[Records from a data source]
• • • •

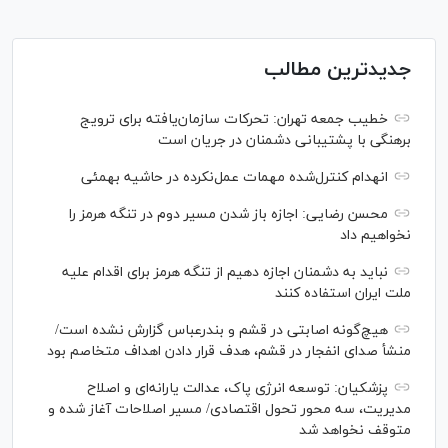
جدیدترین مطالب
خطیب جمعه تهران: تحرکات سازمان‌یافته برای ترویج
برهنگی با پشتیبانی دشمنان در جریان است
انهدام کنترل‌شده مهمات عمل‌نکرده در حاشیه بهمئی
محسن رضایی: اجازه باز شدن مسیر دوم در تنگه هرمز را
نخواهیم داد
نباید به دشمنان اجازه دهیم از تنگه هرمز برای اقدام علیه
ملت ایران استفاده کنند
هیچ‌گونه اصابتی در قشم و بندرعباس گزارش نشده است/
منشأ صدای انفجار در قشم، هدف قرار دادن اهداف متخاصم بود
پزشکیان: توسعه انرژی پاک، عدالت یارانه‌ای و اصلاح
مدیریت، سه محور تحول اقتصادی/ مسیر اصلاحات آغاز شده و
متوقف نخواهد شد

• • • •

■ Exercise instructions ■
Look above for the line with "خطیب جمعه تهران: تحرکات"; retype exactly that line, every line after it up to the line with "پزشکیان: توسعه انرژی", and that line too, nothing else.

■ Reply to the task ■
خطیب جمعه تهران: تحرکات سازمان‌یافته برای ترویج
برهنگی با پشتیبانی دشمنان در جریان است
انهدام کنترل‌شده مهمات عمل‌نکرده در حاشیه بهمئی
محسن رضایی: اجازه باز شدن مسیر دوم در تنگه هرمز را
نخواهیم داد
نباید به دشمنان اجازه دهیم از تنگه هرمز برای اقدام علیه
ملت ایران استفاده کنند
هیچ‌گونه اصابتی در قشم و بندرعباس گزارش نشده است/
منشأ صدای انفجار در قشم، هدف قرار دادن اهداف متخاصم بود
پزشکیان: توسعه انرژی پاک، عدالت یارانه‌ای و اصلاح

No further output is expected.